**課題の目標 1**
以下の本文のうち、「性接待を強要した島田紳助氏は」から「になっていたのが、出川氏だ。」までの部分を、両端を含めて一字一句変えずに書き写してください。

**本文**
出川哲朗氏と、アイヒマン裁判における「悪の凡庸」問題(4/15追記)

元モデルのマリエさんが、SNS上に過去に強要された性接待について告白し、話題になっている。

twitterでは、「#マリエさんに連帯します」とハッシュタグつきで、彼女の勇気ある「告白」を支持する声がある一方、テレビでは、一週間がすぎた現在でも(4月10日)、ほとんど取り上げられてないらしい。今日のお昼、偶然テレビをつけたら、旅番組でダチョウ倶楽部の面々とともに、笑顔で港町の皆さんと接する出川哲朗氏の場面が流れていた。

性接待を強要した島田紳助氏は、10年前に暴力団との交際が発覚して以来、芸能界を引退している。非難の声はもっぱら、性接待強要現場に同席し、島田氏を止めるどころか、勧めさえした出川哲朗氏らに向けられている。

ぼくが、いわゆるお笑い番組を見なくなったのは、それこそ島田紳助氏やダウンタウンの松本人志氏、とんねるずの石橋貴明氏らが席巻していた90年代前後だ。取り巻きとされる格下の芸人を引き連れ、親分風を吹かしてハラスメントの限りをつくし、それが視聴者の笑いを誘うという日本のバラエティ番組に、辟易させられた。そして、そうした番組でハラスメントを浴び、抱かれたくない男性ナンバーワンとして笑いものになっていたのが、出川氏だ。

**入力データ**
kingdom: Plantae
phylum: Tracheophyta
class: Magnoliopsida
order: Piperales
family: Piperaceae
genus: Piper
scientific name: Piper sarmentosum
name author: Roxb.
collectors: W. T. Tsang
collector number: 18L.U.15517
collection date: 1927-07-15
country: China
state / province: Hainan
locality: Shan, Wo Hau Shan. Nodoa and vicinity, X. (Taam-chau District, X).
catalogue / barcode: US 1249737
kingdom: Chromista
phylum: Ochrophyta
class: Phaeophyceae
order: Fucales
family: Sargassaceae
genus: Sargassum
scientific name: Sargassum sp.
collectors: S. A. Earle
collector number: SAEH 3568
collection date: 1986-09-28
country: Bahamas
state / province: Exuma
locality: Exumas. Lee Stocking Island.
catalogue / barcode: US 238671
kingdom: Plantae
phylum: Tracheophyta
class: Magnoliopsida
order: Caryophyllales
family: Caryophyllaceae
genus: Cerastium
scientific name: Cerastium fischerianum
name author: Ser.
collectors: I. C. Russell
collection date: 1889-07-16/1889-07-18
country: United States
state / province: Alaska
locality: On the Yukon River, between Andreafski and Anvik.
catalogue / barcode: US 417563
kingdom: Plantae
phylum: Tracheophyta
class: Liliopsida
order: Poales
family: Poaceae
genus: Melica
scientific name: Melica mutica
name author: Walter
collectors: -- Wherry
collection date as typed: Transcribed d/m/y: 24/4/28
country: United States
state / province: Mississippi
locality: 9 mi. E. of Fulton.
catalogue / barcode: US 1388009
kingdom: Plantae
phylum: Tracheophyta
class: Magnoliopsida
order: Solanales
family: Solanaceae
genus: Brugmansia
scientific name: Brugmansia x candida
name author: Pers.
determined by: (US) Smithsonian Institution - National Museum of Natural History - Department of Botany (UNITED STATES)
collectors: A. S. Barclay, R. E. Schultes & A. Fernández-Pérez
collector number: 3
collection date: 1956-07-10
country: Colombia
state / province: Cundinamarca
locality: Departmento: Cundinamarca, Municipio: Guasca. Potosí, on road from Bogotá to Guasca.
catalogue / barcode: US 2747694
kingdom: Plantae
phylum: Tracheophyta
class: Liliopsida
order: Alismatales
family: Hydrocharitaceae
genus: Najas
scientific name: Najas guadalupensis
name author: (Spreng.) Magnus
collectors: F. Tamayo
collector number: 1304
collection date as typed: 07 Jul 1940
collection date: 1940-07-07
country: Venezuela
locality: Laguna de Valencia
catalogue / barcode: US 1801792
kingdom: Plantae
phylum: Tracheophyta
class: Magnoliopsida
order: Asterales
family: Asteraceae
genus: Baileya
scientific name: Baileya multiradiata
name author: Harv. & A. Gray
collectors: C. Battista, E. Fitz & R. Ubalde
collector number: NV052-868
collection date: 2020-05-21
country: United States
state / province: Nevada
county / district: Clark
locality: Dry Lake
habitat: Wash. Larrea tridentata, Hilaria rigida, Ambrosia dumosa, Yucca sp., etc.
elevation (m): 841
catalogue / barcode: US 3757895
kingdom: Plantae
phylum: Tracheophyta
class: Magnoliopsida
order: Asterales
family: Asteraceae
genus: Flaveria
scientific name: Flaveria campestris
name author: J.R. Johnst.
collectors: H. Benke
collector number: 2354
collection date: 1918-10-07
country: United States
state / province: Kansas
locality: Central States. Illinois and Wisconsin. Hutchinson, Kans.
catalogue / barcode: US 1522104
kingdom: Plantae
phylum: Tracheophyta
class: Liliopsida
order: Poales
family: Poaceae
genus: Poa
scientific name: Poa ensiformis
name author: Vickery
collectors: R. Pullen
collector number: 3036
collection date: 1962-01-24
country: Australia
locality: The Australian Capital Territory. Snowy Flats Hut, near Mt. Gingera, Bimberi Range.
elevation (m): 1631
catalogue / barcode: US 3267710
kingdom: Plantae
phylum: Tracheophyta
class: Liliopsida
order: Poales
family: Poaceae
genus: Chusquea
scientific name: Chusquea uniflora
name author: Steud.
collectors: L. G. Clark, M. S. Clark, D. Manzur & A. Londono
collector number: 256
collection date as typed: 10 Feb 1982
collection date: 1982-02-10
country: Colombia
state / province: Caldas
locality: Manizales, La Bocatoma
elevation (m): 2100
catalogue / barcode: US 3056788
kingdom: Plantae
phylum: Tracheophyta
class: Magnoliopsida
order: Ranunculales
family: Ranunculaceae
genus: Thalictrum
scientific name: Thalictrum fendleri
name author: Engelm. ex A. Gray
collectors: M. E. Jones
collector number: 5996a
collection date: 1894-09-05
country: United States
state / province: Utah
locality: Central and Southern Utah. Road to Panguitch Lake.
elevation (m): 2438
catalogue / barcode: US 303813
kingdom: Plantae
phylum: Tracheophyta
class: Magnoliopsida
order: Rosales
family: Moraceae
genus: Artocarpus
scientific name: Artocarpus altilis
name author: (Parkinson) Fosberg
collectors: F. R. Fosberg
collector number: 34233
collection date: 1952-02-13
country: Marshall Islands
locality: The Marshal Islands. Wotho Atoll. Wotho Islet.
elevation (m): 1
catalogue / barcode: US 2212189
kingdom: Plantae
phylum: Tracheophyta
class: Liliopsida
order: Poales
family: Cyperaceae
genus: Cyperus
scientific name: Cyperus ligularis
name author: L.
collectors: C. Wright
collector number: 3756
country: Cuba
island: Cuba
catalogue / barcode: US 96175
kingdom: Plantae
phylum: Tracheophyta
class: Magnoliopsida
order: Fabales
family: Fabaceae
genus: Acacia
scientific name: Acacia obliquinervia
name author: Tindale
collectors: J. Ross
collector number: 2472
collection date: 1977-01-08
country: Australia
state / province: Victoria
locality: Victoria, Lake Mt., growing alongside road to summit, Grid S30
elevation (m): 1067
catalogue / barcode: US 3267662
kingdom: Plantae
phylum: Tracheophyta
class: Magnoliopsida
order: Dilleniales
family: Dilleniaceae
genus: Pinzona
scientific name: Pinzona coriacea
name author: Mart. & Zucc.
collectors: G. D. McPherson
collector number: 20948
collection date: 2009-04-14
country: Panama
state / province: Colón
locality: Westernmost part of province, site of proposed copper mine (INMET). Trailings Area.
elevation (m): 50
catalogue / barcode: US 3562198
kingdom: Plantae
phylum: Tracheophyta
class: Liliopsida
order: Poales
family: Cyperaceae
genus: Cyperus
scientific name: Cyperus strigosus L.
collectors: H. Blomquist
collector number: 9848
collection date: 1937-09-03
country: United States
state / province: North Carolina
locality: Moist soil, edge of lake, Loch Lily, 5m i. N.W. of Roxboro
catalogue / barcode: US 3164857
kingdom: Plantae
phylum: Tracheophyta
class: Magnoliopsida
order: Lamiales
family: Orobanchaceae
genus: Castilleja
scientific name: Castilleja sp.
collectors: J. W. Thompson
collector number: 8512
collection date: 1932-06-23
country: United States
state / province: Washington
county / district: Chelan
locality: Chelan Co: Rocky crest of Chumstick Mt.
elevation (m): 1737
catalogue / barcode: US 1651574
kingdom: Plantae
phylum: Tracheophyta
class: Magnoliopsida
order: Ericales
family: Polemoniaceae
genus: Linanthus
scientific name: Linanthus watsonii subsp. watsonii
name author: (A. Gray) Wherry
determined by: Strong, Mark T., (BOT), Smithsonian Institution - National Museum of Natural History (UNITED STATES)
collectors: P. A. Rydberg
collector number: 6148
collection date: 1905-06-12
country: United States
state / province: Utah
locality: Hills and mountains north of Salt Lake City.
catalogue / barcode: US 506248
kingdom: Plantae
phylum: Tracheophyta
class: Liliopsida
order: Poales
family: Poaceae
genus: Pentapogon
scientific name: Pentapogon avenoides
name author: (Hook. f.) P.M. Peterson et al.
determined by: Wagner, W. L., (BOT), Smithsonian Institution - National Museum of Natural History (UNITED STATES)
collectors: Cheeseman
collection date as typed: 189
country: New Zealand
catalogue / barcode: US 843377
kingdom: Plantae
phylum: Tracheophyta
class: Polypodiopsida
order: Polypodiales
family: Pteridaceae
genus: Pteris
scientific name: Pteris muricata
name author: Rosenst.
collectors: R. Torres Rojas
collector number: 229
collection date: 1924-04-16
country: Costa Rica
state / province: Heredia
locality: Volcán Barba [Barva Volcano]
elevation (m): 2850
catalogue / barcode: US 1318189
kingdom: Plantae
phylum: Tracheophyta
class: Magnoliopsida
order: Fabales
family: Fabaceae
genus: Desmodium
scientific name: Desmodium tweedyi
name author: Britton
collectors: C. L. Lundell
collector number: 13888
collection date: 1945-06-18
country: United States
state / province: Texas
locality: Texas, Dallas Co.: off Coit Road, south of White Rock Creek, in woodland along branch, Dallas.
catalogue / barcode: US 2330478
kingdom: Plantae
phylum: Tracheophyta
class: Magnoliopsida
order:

**課題の目標 2**
上のリストで「collectors: C. Wright」を含む行から「collectors: J. Ross」を含む行まで(両端を含む)を、「scientific name」を「species name」に置き換えて示せ。それ以外の箇所は変えず、これらの行だけを出すこと。

**解答 1**
性接待を強要した島田紳助氏は、10年前に暴力団との交際が発覚して以来、芸能界を引退している。非難の声はもっぱら、性接待強要現場に同席し、島田氏を止めるどころか、勧めさえした出川哲朗氏らに向けられている。

ぼくが、いわゆるお笑い番組を見なくなったのは、それこそ島田紳助氏やダウンタウンの松本人志氏、とんねるずの石橋貴明氏らが席巻していた90年代前後だ。取り巻きとされる格下の芸人を引き連れ、親分風を吹かしてハラスメントの限りをつくし、それが視聴者の笑いを誘うという日本のバラエティ番組に、辟易させられた。そして、そうした番組でハラスメントを浴び、抱かれたくない男性ナンバーワンとして笑いものになっていたのが、出川氏だ。

**解答 2**
collectors: C. Wright
collector number: 3756
country: Cuba
island: Cuba
catalogue / barcode: US 96175
kingdom: Plantae
phylum: Tracheophyta
class: Magnoliopsida
order: Fabales
family: Fabaceae
genus: Acacia
species name: Acacia obliquinervia
name author: Tindale
collectors: J. Ross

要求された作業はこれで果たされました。